Roast Broccoli

I happen to love broccoli.

My whole family do.  In fact, when my nephew and eldest niece were a lot younger, at family dinners, the broccoli had to be be served as a second course, after the meat and potatoes part as otherwise they would gorge themselves on the broccoli and eat nothing else.

And that was just plain boiled broccoli.

Then they got to about 5 years old and all things vegetable became evil.

But I wonder if they had tasted  this broccoli might their obsession with “little green trees”  have continued.

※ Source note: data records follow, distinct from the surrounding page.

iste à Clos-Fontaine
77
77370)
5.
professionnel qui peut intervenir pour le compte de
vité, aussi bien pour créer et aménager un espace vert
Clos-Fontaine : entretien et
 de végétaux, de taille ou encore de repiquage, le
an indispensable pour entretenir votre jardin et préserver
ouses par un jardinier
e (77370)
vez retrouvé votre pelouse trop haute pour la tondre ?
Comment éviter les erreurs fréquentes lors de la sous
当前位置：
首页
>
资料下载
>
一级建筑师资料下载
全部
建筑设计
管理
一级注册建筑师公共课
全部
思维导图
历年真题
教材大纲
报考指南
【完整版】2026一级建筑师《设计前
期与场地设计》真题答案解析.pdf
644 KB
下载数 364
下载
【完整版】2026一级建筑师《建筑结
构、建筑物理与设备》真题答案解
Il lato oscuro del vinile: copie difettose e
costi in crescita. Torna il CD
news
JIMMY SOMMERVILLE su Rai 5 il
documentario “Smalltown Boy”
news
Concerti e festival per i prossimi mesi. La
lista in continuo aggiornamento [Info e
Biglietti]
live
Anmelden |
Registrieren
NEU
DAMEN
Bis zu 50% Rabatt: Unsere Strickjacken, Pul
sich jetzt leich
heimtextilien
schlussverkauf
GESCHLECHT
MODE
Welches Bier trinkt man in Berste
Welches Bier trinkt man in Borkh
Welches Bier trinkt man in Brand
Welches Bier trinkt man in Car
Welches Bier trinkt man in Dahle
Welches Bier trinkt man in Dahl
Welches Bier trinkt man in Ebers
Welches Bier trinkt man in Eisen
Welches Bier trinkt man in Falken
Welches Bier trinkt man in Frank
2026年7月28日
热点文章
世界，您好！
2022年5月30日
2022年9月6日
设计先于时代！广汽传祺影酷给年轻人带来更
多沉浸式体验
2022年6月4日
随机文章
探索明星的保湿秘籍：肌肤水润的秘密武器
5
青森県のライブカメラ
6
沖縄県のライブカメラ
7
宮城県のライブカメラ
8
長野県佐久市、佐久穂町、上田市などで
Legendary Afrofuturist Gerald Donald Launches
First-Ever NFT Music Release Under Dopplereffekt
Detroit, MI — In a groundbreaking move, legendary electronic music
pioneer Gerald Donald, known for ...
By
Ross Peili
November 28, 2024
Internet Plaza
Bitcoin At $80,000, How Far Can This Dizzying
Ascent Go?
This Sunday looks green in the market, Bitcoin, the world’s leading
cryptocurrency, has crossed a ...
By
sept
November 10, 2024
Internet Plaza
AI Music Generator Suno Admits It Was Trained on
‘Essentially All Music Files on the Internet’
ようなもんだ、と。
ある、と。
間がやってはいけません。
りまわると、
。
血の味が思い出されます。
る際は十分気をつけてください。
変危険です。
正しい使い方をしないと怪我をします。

I could go into details about their distaste for vegetables, but one involves the time that my nephew decided to eat the six pieces of carrot his mom insisted he eat at dinner all at the start to get it over with and gobbled them down only to sit in shock looking at his plate after they came straight back up.  Thankfully my sister is a good mom and had the plate whipped away and replaced with another before he was able to figure out what the heck had just happened.

And you don’t want to hear about that kind of thing, so I won’t write about them.

Or is it too late?  Did I just do it?

Oops.

But putting all that aside, this is seriously one of the best way I have ever eaten broccoli, and there is nothing that I haven’t added broccoli to.

The recipe is from Ina Garten.   Which in my opinion, is one of the ways to ensure culinary perfection.

I cut back on the amount as it was just for the two of us, but I wonder if leftovers would make a really special broccoli soup.  I have to try that someday…

The lemon adds the most amazing dimension to the crispy florets and went really well with the potato wedges and salad it was served with. I added some lemon to the potatoes to link it all together and it was just amazing.

Now, I must warn you that you really do need to watch this in the  oven. It goes from not done to burnt in almost one second.  I learnt that the hard way, which is why my picture shows broccoli that was about .35 seconds too long in the oven…

Also, it is vital that the broccoli is dry.  As in, if you wash it do that several hours in advance and make sure to get all the water off the florets.  I read somewhere that it can be left unwashed as the high heat kills anything that you would have washed away.  I leave that choice to you, but whatever you decide make sure that the broccoli is dry!

It still tasted great and is definitely something I will be making again often!

Roast Broccoli

Ina Garten’s Roast Broccoli

  • 4 to 5 pounds broccoli
  • 4 garlic cloves, peeled and thinly sliced
  • Good olive oil
  • 1 1/2 teaspoons kosher salt
  • 1/2 teaspoon freshly ground black pepper
  • 2 teaspoons grated lemon zest
  • 2 tablespoons freshly squeezed lemon juice
  • 3 tablespoons pine nuts, toasted
  • 1/3 cup freshly grated Parmesan cheese
  • 2 tablespoons julienned fresh basil leaves (about 12 leaves)

Preheat the oven to 425 degrees F.

Cut the broccoli florets from the thick stalks, leaving an inch or two of stalk attached to the florets, discarding the rest of the stalks. Cut the larger pieces through the base of the head with a small knife, pulling the florets apart. You should have about 8 cups of florets. Place the broccoli florets on a sheet pan large enough to hold them in a single layer. Toss the garlic on the broccoli and drizzle with 5 tablespoons olive oil. Sprinkle with the salt and pepper. Roast for 20 to 25 minutes, until crisp-tender and the tips of some of the florets are browned.

Remove the broccoli from the oven and immediately toss with 1 1/2 tablespoons olive oil, the lemon zest, lemon juice, pine nuts, Parmesan, and basil. Serve hot.